Do you know the difference between the different types of sunscreen available? As skin care experts, we wanted to explain the difference between physical and chemical sunscreens.
When it comes to sunscreens, UV filters are the substances in your sunscreen that provide protection for your skin. For physical sunscreens, Titanium Dioxide and Zinc Oxide are two types of UV Filters. Zinc Oxide is a soft white mineral used for its astringent, healing, and soothing absorbent properties, while Titanium Dioxide is an inorganic oxide occurring in nature. A micronized version of both forms a mineral sunscreen.
Amongst the different types of UV filters classified as chemical sunscreens are Octylcrylene, Avobenzone, Octinoxate, Octisalate, Oxybenzone Homosalate, 4-MBC, Mexoryl SX and XL, Tinosorb S and M, Uvinul T 150, and Uvinul A Plus.

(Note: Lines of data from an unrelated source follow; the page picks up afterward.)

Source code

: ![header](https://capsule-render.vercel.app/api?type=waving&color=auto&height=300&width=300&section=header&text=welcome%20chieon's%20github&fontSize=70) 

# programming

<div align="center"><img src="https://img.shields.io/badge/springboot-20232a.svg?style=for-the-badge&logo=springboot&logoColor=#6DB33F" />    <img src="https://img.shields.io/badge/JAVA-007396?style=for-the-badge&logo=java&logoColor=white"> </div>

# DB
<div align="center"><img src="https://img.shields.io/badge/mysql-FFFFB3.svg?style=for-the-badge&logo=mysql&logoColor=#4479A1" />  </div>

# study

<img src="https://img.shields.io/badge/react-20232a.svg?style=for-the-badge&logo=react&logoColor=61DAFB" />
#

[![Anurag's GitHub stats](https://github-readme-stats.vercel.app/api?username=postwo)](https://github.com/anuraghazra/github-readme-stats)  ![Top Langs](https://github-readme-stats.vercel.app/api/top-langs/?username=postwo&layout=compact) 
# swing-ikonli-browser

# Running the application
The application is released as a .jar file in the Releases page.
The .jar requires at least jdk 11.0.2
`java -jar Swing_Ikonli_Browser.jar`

In terms of how they work, physical sunscreens protect your skin from the sun by blocking the UV rays, while chemical sunscreens protect the skin by absorbing the sun’s rays. Both Zinc Oxide and Titanium Dioxide protect against a wide range of UVB and UVA rays. Zinc Oxide can be is found in our Biolight™ Brightening Daytime Protection Cream, Hydra Medic® Mattifying Moisturizer, and Opti-Firm® Lift Cream, and Titanium Dioxide can be found in our Hydra 4® Day Protection Cream and Perfect Skin Liquid Foundation.
The range of coverage varies depending on the type of UV filter that is in a chemical sunscreen. Once applied, physical sunscreens will work immediately to provide protection, but chemical sunscreens can take 20 minutes to become effective.
How does your skin react to these different types of sunscreens? This can vary as well. Zinc Oxide is FDA approved, and is known for being delicate on the skin, while UV Filters found in chemical sunscreens can be more irritating to the skin, and may cause allergic reactions.
Now that you know the difference between physical and chemical sunscreens, make sure to practice safe sun this summer and protect your skin!
*This blog is for informational purposes only and is not intended as medical advice, treatment or diagnosis. Always seek the advice of your doctor or health provider with any questions or concerns you may have about a medical condition.